Note that this procedure is for cluster changes only. For permanent package modifications, you would Reconfigure a Package. Also note that in order to maintain a package definition in the cluster, there must be appropriate references in the cmcheckconf and cmapplyconf commands:
Halting a Package - You halt a MC/ServiceGuard package when you wish to bring the package out of use but wish the node to continue in operation. Halting a package has a different effect than halting a node. When you halt a node, its packages may switch to adoptive nodes, assuming that package switching is enabled for them. When you halt a package, it is disabled from switching to another node, and must be restarted manually on another node or on the same node. For example, use the cmhaltpkg command to halt a package, as follows:
# cmhaltpkg <package name>
This command halts the package and disables it from switching to another node.
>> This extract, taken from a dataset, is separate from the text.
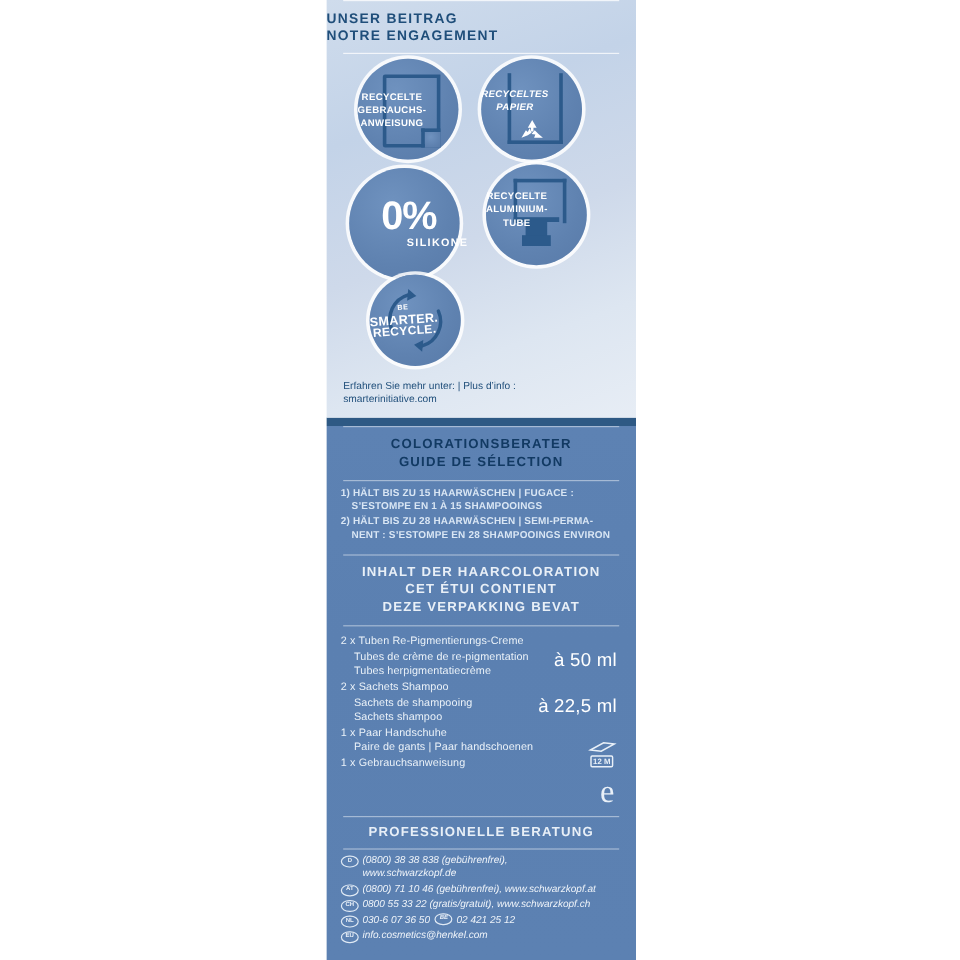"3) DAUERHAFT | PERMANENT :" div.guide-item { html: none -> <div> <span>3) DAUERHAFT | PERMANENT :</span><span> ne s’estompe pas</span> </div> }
Moving a Package - Before you can move a package, you must halt it on its current node using the cmhaltpkg command. This action not only halts the package, but also disables package switching back to the node on which it is halted.
After you halt the package you must restart it and enable package switching. You can do this by issuing the cmrunpkg command followed by the cmmodpkg command can be used with the –n option to enable a package to run on a node if the package has been disabled from running on that node due to some sort of error. If no node is specified, the node from which the command is issued is the implied node. For example:
# cmhaltpkg –n <node-name-2> <package name>
# cmrunpkg –n <node-name-l> <package name>
# cmmodpkg –e <package name>
This procedure is useful when a failover has occurred and you want to push the package back to its primary node.
Reconfiguring a Package - To make a permanent change in package configuration, you must use the following steps:
Halt the package
On the primary node, reconfigure the package by editing the package configuration file: /etc/cmcluster/<database directory>/<package name>.conf
To modify the package control script, edit the package control script directly: /etc/cmcluster/<database directory>/<package name>.ctl . Any changes in service names will also require changes in the package configuration file.
Copy the modified control script to all nodes that can run the package.
Use the cmcheckconf command to check the ASCII cluster configuration file and package configuration file. For example:
NOTE: For package changes that only involve modifications of the package control file, etc/cmcluster/<database directory>/<package name>.ctl , it is only necessary to halt that package, make the necessary system changes, modify the package control file and distribute it, then restart that package. Changes in the package control file that do not affect the package configuration file include, but are not limited to changes in the package run and/or halt commands or logical volume changes in existing package volume groups.